Outro nome que sentiu o isolamento de Lira foi um ex-bolsonarista de destaque, o deputado Delegado Waldir (à época no PSL de Goiás). Em novembro de 2021, em entrevista ao The Intercept Brasil, ele disparou contra Lira dizendo que sua eleição à Presidência tinha se pavimentado à base de negociações com o “orçamento secreto”, do qual Lira prometia R$ 10 milhões em emendas em troca de apoio. À época, Lira não se manifestou.
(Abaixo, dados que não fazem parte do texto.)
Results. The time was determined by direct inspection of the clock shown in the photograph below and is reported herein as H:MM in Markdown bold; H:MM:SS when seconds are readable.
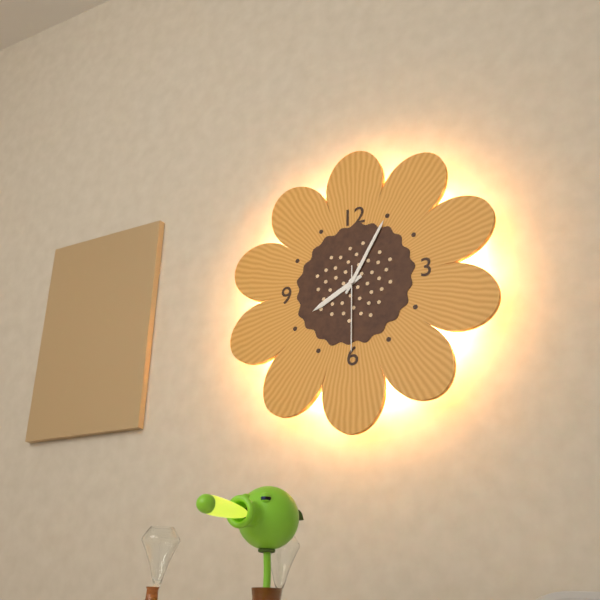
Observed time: **8:05:30**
Agora que volta ao “chão do plenário” é Lira. Mas diferentemente de Maia, fez seu sucessor, Hugo Motta (Republicanos-PB) e se sente confortável em ser “só mais um” deputado entre 513. Ele relata a amigos que sente falta de ter mais tempo com a família e poder desacelerar um pouco do ritmo frenético de mais de 15 horas de trabalho por dia ao longo dos últimos quatro anos.
Com enorme conhecimento técnico sobre o fluxo de emendas e pagamentos do governo, Lira soube usar seu poder para irrigar suas bases em Alagoas. Mas mesmo assim, desconversa sobre a possibilidade de disputar o Senado em 2026 contra o arquirrival, Renan Calheiros (MDB-AL).